Padre Antonio, padre Luigi e padre Marcello sanno bene di non aver dato vita a una comunità qualsiasi. Non stanno a Rieti a titolo personale, ma per mettere insieme la storia delle rispettive famiglie. Su di loro convergono le aspettative di 10,000, 4,000, 15,000 confratelli. «La nostra è una esperienza unica al mondo», spiega padre Luigi Faraglia, e l’ha resa possibile l’intuizione del vescovo, che con l’appoggio del papa ha voluto per la «città una forte presenza francescana», intuendo che il territorio in cui tanta parte del movimento francescano ha avuto inizio è anche l’ambiente adatto perché i diversi rami di quella storia si rimettano insieme, avvantaggiandosi delle rispettive ricchezze. «Le cose che uniscono sono il 99%. Le cose che dividono sono esperienze che all’interno del movimento francescano hanno la loro ragion d’essere, o l’hanno avuta. Le abbiamo analizzate insieme e oggi non costituiscono problema, ma un arricchimento, tre stili diversi di vivere che possono stare insieme in fraternità».
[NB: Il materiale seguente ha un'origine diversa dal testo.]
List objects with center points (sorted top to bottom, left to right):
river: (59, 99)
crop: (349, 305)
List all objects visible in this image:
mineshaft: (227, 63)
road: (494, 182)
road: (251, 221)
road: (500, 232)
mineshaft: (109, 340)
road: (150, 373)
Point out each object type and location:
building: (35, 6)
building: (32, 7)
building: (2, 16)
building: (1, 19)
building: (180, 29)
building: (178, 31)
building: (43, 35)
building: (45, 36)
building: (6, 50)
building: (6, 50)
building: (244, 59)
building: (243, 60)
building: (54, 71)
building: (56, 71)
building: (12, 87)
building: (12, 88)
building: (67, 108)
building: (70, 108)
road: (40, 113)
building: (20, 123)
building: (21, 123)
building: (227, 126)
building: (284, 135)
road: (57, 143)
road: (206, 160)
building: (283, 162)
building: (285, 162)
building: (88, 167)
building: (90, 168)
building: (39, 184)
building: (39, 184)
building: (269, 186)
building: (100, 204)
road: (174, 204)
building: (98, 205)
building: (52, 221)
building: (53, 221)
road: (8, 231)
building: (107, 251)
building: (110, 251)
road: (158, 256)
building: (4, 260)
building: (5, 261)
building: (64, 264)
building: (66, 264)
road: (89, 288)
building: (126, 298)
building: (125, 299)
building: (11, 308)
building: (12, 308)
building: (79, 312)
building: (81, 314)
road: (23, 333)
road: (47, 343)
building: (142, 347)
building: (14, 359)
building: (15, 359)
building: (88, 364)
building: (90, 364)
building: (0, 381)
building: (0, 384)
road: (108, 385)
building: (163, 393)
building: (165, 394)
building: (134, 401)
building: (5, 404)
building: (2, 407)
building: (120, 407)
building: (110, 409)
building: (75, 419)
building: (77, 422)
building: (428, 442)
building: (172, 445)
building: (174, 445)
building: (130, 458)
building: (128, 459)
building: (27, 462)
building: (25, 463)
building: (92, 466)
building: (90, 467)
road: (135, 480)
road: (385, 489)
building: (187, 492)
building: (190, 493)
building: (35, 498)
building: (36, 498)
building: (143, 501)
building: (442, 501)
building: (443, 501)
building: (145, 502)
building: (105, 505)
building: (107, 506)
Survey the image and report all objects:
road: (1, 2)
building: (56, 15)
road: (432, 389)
Una proposta interessante dal punto di vista spirituale, che può aiutare anche la vita secolare della città: in fondo San Francesco non è solo una chiesa, nella storia è stata anche uno spazio dell’istituzione comunale. Erano le famiglie nobili che costruivano la chiesa e la mantenevano. C’è tutta una storia da attualizzare e offrire al futuro, come fatto popolare.

La proposta pastorale

Quanto all’attività pastorale vera e propria, i frati si stanno confrontando per fare una proposta che tenga conto di come la Chiesa di San Francesco sia oggi al centro del territorio di tre grandi parrocchie. «Non pensiamo tanto alla messa – spiega padre Antonio – quanto a un servizio, una scuola della parola, a situazioni di preghiera e di adorazione, a vivere in modo forte i momenti mariani, ad attività legate ai nostri santi francescani, come san Bernardino. E il Giugno Antoniano sarà anticipato da una tredicina di preghiera e preparazione spirituale.